_TUGAS YANG DIKERJAKAN:_
Tulis lanjutan teks tentang Raden Ayu Tan Peng Nio di bawah ini, dimulai setelah kalimat terakhir yang tercantum.

_CUPLIKAN TEKS:_
Raden Ayu Tan Peng Nio adalah seorang pejuang Tionghoa-Indonesia. Ia berperan dalam perang Geger Pacinan melawan tentara Belanda.
Ia adalah anak dari Jenderal Tan Wan Swee, yang berselisih pendapat dan melakukan pemberontakan yang gagal terhadap Kaisar Qian Long (25 September 1711-1799) dari Dinasti Qing.
Jenderal Tan Wan Swee lalu menitipkan putrinya yang bernama Tan Peng Nio kepada sahabatnya, Lia Beeng Goe, seorang ahli pembuat peti mati dan ahli bela diri. Saat kudeta gagal, Tan Peng Nio menjalani pelarian bersama Lia Beeng Goe ke Singapura, kemudian berpindah ke Sunda Kalapa (Jakarta).

_DATA UNTUK ANALISIS:_
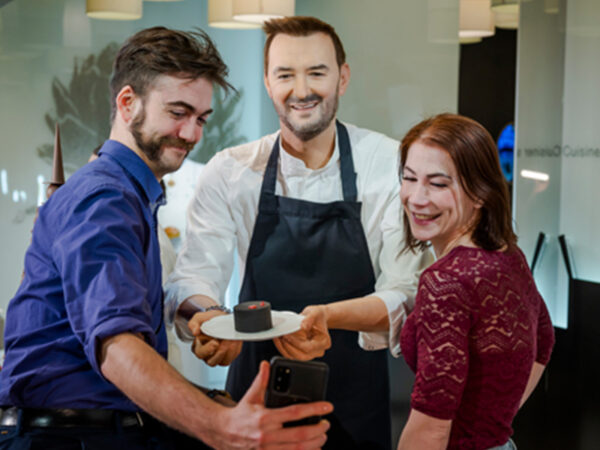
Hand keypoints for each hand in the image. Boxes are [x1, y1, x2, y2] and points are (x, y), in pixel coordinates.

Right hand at [188, 310, 241, 366]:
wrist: (221, 318)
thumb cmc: (209, 320)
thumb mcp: (199, 318)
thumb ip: (194, 324)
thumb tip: (195, 332)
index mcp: (197, 347)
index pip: (200, 353)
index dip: (208, 349)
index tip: (215, 342)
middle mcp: (207, 355)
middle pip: (212, 362)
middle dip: (220, 352)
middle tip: (226, 341)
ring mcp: (218, 356)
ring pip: (224, 362)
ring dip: (230, 351)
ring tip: (232, 339)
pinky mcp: (228, 355)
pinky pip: (233, 356)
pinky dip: (236, 349)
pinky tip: (236, 340)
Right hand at [212, 361, 332, 448]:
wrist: (223, 433)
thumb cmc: (240, 415)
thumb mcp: (250, 396)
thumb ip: (261, 381)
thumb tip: (266, 365)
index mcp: (264, 417)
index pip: (294, 412)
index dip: (313, 409)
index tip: (327, 406)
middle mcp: (266, 435)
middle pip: (299, 434)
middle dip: (317, 429)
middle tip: (326, 423)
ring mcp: (267, 448)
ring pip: (297, 449)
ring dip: (314, 443)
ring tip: (322, 436)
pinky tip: (313, 448)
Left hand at [273, 305, 331, 360]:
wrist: (316, 318)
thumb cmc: (318, 316)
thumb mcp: (315, 312)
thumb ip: (309, 319)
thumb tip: (303, 326)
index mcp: (324, 342)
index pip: (309, 348)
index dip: (296, 343)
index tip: (287, 335)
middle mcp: (318, 350)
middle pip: (301, 356)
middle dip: (289, 347)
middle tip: (281, 337)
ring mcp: (310, 353)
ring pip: (295, 357)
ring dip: (284, 348)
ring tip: (278, 337)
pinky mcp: (302, 352)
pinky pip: (291, 355)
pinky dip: (283, 348)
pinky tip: (279, 340)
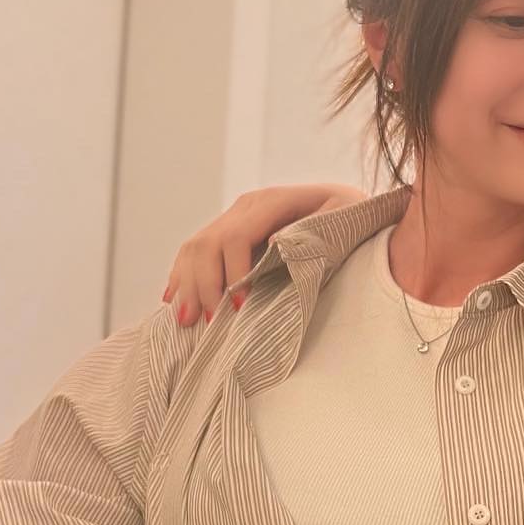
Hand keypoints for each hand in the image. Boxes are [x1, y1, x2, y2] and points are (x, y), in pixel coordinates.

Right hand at [162, 184, 366, 323]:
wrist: (350, 205)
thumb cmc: (351, 217)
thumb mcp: (341, 219)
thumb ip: (309, 231)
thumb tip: (271, 245)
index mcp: (271, 201)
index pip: (235, 237)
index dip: (232, 274)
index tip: (240, 307)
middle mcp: (247, 205)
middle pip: (207, 243)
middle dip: (202, 285)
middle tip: (207, 323)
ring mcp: (235, 215)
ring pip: (195, 246)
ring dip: (186, 284)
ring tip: (185, 319)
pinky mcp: (230, 228)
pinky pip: (196, 249)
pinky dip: (182, 274)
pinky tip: (173, 298)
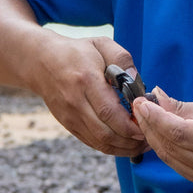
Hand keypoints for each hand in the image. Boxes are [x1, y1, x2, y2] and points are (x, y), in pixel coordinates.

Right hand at [31, 33, 146, 158]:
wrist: (41, 61)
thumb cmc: (77, 52)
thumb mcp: (101, 44)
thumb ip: (123, 59)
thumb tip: (137, 83)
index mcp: (85, 80)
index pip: (109, 112)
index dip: (131, 125)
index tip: (148, 124)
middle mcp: (75, 102)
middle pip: (106, 133)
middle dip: (132, 141)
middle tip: (151, 137)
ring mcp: (70, 117)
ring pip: (100, 142)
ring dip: (124, 148)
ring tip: (142, 144)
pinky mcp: (68, 125)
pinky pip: (93, 143)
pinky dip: (112, 148)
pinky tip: (127, 144)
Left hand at [131, 88, 192, 185]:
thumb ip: (182, 107)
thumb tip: (154, 98)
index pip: (177, 132)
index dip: (155, 117)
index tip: (141, 102)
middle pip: (169, 145)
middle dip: (149, 124)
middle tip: (138, 105)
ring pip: (167, 156)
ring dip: (152, 135)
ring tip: (144, 115)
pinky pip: (174, 163)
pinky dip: (162, 146)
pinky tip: (156, 131)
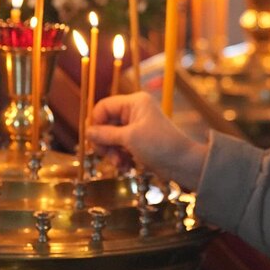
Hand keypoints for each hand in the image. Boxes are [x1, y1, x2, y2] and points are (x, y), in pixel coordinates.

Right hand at [88, 92, 208, 188]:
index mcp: (134, 102)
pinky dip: (120, 157)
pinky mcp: (138, 141)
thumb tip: (87, 132)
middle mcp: (134, 111)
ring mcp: (136, 127)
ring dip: (111, 152)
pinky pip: (120, 146)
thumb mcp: (129, 138)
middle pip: (105, 123)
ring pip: (111, 137)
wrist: (183, 163)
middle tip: (107, 156)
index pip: (104, 106)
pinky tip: (125, 167)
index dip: (95, 123)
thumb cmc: (159, 145)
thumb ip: (105, 134)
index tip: (92, 140)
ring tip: (119, 165)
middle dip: (104, 142)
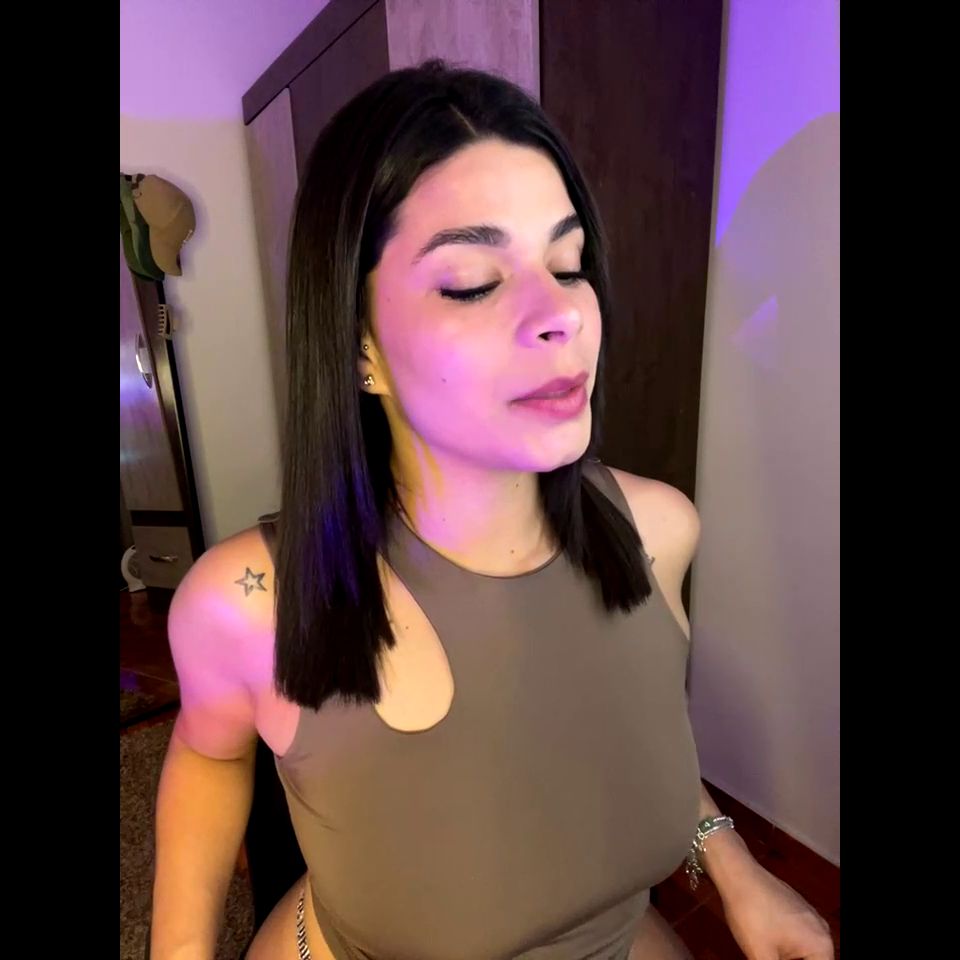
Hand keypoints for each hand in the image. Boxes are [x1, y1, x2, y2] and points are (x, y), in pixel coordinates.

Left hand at [720, 861, 834, 959]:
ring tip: (764, 954)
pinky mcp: (795, 910)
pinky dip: (784, 950)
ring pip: (803, 953)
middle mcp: (821, 931)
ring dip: (786, 959)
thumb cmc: (751, 915)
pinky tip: (766, 949)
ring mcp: (809, 918)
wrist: (736, 873)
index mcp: (821, 945)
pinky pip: (796, 939)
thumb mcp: (761, 956)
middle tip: (766, 957)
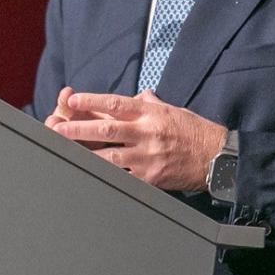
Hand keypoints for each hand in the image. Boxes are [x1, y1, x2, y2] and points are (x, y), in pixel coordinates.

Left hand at [45, 89, 227, 190]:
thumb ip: (150, 104)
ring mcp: (148, 157)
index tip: (71, 99)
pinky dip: (105, 176)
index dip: (91, 101)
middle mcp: (147, 133)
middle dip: (78, 129)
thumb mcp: (172, 109)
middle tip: (57, 128)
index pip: (115, 104)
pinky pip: (123, 177)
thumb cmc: (194, 131)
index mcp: (150, 113)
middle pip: (107, 130)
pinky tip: (88, 174)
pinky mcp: (151, 178)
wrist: (217, 158)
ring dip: (85, 154)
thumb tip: (138, 96)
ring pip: (110, 156)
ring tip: (64, 153)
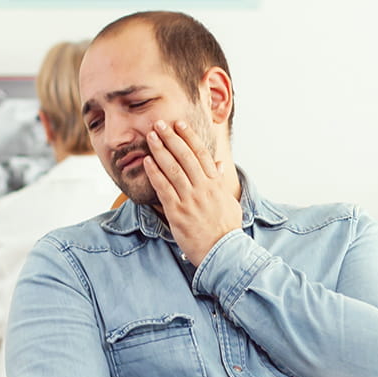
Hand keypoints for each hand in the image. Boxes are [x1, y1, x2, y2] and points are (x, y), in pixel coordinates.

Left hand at [144, 120, 240, 265]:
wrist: (223, 252)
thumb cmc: (226, 230)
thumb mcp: (230, 202)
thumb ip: (221, 182)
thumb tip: (218, 164)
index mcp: (215, 184)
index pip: (202, 154)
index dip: (189, 137)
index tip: (180, 124)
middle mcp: (203, 188)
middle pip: (185, 156)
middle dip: (171, 138)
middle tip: (160, 124)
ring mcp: (190, 199)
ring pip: (173, 169)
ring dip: (161, 150)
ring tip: (151, 136)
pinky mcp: (178, 212)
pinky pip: (164, 188)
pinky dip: (155, 173)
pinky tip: (147, 162)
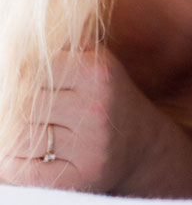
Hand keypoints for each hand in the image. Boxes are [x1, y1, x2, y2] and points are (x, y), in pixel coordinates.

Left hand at [0, 48, 191, 195]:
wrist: (143, 145)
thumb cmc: (108, 99)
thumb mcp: (96, 62)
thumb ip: (64, 46)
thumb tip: (19, 48)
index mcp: (97, 73)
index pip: (30, 71)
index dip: (26, 80)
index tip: (37, 88)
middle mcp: (96, 107)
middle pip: (23, 106)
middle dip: (22, 112)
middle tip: (37, 115)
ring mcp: (91, 145)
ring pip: (18, 139)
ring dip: (16, 140)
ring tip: (35, 135)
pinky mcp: (82, 176)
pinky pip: (23, 170)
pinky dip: (16, 166)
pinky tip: (34, 157)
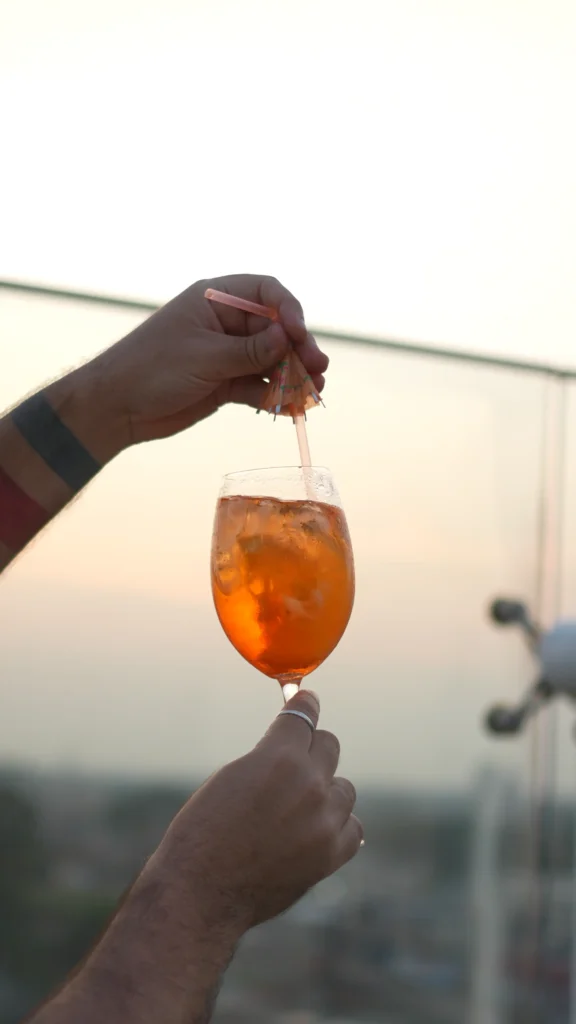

_HASIL TUGAS:_
Pada tahun 1740, terjadi huru-hara yang terkenal dengan nama Geger Pecinan, dimana terjadi pembantaian terhadap etnis Tionghoa oleh tentara VOC Belanda. diceritakan bahwa Lia Beeng Goe dan Tang Peng Nio mengungsi ke arah Timur, hingga tiba di Kutowinangun (Kebumen, Jawa Tengah) dan bertemu dengan Kiai Honggoyudho yang mahir membuat senjata.
Ketika terjadi peperangan dan penyerbuan selama 16 tahun (1741-1757) oleh Pangeran Garendi, Tan Peng Nio dikabarkan ikut bergabung ke dalam 200 pasukan bentukan KRAT³ Kolopaking II, yang dikirimkan untuk membantu pasukan Pangeran Garendi. Tan Peng Nio juga dikabarkan sempat menyamar menjadi seorang prajurit laki-laki. Peperangan kemudian berakhir dalam perundingan Giyanti, pada tanggal 13 Februari 1755.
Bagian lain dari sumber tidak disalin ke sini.